To-do list »
[1] In the forum thread on declining quality, what was the Dutton before it became a limited-entry unit?
[2] Write the next part of the forum thread on declining quality, picking up after its last sentence.

== Reading passage ==

I may be opening a can of worms here but..... What is going on with the quality? Over harvesting, over grazing, draught...?


----------



## Lonetree (Dec 4, 2010)

Donk50cal said:


> I may be opening a can of worms here but..... What is going on with the quality? Over harvesting, over grazing, draught...?


Coyotes


----------



## swbuckmaster (Sep 14, 2007)

Donk50cal said:


> I may be opening a can of worms here but..... What is going on with the quality? Over harvesting, over grazing, draught...?


well the dutton was first an archery only unit and it grew big bulls no doubt. Then the rifle guys wanted that pie and turned it into a LE unit. The herd kept growing big bulls because it was under objective and allowed to grow while not increasing the tags much. The herd grew out of control and needed to be cut back so the dwr issued cow tags and allowed repressed the bull cows until the bull to cow ratio got to high. They then gave all the tags to rifle rut hunts, and late rifle hunts. Thus killing all the quality out.

===
== Recorded data ==

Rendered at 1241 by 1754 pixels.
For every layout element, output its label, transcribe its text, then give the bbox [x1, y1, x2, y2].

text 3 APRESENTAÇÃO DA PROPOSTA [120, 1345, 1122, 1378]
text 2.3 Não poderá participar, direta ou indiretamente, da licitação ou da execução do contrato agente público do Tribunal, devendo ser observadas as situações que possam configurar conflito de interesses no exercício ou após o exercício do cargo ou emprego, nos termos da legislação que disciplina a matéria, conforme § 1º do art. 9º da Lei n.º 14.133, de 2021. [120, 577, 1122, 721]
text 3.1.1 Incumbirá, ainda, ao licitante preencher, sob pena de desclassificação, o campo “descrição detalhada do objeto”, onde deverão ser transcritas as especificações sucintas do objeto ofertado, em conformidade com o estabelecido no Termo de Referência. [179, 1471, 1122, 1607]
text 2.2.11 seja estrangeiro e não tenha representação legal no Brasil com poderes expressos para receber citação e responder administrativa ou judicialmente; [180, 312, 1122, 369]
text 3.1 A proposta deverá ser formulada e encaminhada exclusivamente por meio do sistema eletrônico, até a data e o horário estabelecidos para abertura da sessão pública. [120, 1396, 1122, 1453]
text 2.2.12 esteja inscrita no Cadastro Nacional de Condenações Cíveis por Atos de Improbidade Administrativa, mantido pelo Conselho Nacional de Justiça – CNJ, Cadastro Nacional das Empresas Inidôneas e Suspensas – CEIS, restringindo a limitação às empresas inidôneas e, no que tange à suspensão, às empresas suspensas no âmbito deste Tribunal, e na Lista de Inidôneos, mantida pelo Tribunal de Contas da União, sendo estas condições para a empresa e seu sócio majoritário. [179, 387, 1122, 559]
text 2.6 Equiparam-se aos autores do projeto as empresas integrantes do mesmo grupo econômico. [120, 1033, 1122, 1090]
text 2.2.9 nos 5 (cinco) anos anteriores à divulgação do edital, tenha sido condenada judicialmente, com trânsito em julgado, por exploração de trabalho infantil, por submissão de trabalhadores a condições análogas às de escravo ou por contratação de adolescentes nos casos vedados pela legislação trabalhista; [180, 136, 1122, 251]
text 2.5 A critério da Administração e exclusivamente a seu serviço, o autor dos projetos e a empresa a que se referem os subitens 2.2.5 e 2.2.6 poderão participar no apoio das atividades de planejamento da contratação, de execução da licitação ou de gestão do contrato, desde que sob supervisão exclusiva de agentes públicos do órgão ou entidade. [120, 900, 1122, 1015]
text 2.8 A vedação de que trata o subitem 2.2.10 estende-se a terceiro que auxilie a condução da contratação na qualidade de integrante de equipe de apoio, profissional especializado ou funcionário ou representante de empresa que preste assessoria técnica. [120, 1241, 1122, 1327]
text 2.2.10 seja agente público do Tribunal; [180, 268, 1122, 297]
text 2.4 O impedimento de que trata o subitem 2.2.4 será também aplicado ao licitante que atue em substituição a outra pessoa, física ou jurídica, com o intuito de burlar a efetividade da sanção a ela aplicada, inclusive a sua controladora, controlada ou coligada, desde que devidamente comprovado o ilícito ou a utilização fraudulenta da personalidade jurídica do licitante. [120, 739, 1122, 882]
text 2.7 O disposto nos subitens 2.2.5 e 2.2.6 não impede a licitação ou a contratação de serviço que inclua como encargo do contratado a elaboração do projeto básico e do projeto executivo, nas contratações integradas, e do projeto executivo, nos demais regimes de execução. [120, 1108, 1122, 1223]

===

Exercise results »
[1] An archery-only unit.

[2]
Dont believe lonetree when he said its coyotes WTF








. Its because the dwr and wildlife board has to manage everything in Utah with a rifle during the most vulnerable time of the year for an elk. You allow a guy a rifle hunt with a 90% success rate on a three day hunt at those times and he will kill the largest bull he sees and the quality will fall.

Its called piss poor managment o-||


----------



## Lonetree (Dec 4, 2010)

Not coyotes? come on, that's what all the cool kids told me.


----------



## Donk50cal (Mar 22, 2013)

Could just add more sheep to feed the coyotes?


----------



## Lonetree (Dec 4, 2010)

MMMM! Gyros


----------



## Donk50cal (Mar 22, 2013)

Special thanks to those that are willing to help a fellow sportsman out! I was fortunate to harvest my Dutty bull on day 4 and saw some beautiful country and elk, and associated with some great individuals and some real a-holes 2. Funny how some people have the time and nerve to comment on nearly every post on this forum isn't it? Again, I sincerely thank those who truly care


----------



## N8ON (Oct 7, 2010)

Lets see your bull, and give us the story.


----------



## Donk50cal (Mar 22, 2013)

The whole story would probably bore everyone to death! And the condensed version would never capture the excitement and frustrations! So which should it be:-?? Also... Been trying to figure out how to post pix any pointers in that area?


----------



## yak4fish (Nov 16, 2007)

Whole story from getting the tag to freezer.


----------



## Donk50cal (Mar 22, 2013)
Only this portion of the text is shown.